Filter the entries that follow, copying every line in which the word "לילדים" appears.
"""
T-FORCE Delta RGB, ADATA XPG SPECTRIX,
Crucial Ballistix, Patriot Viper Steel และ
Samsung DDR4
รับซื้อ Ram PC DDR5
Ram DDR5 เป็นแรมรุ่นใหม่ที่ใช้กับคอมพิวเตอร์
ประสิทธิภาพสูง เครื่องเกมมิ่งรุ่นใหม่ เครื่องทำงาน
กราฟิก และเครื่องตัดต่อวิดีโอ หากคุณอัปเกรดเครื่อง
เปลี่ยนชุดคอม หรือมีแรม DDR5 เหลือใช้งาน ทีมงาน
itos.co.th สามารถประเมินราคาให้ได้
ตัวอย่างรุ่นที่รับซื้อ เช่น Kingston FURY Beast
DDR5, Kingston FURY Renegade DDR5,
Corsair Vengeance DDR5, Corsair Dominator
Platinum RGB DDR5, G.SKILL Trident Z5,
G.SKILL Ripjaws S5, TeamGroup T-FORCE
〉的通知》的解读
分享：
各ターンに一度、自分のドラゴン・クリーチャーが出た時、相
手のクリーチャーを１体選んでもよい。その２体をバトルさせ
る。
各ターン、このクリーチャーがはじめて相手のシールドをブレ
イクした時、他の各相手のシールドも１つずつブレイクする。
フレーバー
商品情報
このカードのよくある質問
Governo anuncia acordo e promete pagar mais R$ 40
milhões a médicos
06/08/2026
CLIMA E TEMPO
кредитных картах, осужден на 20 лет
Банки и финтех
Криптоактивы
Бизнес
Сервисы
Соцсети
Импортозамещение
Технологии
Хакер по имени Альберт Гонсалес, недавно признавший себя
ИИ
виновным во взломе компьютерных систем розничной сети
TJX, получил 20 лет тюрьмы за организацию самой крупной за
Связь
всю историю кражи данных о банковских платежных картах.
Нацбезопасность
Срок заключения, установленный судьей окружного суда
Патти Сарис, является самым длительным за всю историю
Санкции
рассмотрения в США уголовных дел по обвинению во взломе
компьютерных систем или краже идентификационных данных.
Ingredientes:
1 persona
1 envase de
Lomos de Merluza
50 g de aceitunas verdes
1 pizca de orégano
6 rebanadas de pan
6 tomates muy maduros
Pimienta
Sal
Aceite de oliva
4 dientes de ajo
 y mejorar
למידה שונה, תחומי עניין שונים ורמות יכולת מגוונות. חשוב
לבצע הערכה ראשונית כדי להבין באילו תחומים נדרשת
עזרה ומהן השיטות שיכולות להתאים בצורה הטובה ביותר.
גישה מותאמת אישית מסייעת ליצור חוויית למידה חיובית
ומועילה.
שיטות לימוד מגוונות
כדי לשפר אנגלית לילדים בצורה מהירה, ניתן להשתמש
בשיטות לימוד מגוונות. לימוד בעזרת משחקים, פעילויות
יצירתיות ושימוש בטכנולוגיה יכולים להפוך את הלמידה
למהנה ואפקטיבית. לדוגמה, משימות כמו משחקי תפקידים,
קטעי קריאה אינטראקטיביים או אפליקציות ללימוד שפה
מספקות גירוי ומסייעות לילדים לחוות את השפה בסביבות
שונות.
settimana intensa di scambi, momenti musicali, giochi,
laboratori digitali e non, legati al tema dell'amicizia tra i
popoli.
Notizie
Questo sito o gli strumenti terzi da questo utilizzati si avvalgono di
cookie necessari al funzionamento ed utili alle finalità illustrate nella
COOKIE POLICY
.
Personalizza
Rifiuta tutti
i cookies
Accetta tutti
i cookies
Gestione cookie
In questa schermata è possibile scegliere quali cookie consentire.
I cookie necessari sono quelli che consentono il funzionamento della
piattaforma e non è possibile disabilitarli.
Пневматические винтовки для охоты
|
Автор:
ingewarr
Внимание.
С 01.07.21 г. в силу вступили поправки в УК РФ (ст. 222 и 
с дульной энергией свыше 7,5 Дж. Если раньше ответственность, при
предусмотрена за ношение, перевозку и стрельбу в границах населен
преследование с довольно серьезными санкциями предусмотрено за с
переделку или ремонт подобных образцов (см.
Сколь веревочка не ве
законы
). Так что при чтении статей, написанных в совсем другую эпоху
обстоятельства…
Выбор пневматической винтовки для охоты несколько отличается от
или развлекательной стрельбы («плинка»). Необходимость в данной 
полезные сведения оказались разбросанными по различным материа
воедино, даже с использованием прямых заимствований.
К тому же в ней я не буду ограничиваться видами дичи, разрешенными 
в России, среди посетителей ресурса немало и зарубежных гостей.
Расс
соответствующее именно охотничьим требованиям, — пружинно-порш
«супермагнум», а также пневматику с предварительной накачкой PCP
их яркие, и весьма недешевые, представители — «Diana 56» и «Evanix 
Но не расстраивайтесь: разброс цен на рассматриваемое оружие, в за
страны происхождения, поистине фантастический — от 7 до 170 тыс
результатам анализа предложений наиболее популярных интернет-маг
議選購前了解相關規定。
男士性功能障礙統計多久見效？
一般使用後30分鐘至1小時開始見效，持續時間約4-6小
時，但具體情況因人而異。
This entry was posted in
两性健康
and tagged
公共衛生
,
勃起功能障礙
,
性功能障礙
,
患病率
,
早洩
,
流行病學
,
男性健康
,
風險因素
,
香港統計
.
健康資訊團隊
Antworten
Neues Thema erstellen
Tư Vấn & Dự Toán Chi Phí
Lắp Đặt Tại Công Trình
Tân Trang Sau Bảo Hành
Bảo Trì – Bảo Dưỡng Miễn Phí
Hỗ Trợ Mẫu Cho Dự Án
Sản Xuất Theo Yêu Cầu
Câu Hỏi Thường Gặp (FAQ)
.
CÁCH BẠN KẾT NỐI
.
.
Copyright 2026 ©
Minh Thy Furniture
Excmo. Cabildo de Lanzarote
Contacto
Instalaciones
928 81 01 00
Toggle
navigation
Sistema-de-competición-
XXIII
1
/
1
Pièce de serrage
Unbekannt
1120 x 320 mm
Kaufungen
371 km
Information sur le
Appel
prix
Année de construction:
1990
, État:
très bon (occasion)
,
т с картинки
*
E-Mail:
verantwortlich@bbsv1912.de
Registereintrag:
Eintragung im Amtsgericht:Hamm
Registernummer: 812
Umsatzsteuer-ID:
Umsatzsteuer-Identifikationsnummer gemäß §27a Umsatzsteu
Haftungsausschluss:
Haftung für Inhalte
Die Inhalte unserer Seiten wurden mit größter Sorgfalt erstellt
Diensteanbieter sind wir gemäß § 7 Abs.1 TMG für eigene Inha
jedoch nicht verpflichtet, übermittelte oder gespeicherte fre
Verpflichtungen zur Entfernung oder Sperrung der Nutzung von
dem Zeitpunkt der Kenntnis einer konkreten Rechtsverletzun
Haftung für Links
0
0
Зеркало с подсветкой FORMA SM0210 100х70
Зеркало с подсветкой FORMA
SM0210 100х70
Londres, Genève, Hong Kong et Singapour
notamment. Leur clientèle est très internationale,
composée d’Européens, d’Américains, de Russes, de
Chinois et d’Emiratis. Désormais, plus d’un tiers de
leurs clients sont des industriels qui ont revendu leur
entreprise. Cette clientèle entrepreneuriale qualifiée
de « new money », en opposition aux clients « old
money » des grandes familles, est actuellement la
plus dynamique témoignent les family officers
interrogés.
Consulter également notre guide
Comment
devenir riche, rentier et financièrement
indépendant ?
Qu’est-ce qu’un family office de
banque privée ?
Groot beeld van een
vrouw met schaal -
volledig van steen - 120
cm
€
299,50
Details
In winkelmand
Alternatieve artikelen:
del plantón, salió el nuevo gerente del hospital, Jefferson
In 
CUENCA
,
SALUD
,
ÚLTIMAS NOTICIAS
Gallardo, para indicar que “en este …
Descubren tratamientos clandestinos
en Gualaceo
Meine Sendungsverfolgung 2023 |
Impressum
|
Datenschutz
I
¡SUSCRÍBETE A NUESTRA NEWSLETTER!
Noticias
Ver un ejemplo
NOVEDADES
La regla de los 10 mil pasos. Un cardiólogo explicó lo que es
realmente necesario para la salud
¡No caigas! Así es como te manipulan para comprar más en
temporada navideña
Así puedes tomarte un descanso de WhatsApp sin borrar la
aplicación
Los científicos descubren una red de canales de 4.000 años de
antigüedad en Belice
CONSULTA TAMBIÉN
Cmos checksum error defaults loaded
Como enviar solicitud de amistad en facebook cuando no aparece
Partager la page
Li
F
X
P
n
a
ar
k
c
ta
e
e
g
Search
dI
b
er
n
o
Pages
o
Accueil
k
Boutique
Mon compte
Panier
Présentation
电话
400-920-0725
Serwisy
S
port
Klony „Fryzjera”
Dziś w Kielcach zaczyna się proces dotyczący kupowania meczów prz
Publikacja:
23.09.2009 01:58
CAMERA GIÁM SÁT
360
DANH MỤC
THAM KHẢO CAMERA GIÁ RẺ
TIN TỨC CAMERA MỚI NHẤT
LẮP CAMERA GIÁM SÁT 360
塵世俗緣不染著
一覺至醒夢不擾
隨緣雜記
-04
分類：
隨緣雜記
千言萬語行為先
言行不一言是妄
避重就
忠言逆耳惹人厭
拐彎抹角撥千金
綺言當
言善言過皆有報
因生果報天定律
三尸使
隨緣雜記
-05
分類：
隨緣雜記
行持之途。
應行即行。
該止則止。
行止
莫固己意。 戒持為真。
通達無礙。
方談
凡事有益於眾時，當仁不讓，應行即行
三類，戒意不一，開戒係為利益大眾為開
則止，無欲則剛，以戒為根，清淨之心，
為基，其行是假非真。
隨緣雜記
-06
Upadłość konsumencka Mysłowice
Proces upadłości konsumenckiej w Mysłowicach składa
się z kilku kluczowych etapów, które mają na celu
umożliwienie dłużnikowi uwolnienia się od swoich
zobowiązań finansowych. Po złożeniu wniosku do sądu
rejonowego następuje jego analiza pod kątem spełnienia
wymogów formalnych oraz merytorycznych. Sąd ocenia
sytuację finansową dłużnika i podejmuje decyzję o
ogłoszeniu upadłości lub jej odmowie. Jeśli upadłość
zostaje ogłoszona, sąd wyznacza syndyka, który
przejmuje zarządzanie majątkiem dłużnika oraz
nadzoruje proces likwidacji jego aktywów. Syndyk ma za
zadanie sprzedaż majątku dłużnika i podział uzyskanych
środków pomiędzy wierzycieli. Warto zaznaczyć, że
"""
◆ Exercise response
כדי לשפר אנגלית לילדים בצורה מהירה, ניתן להשתמש
מספקות גירוי ומסייעות לילדים לחוות את השפה בסביבות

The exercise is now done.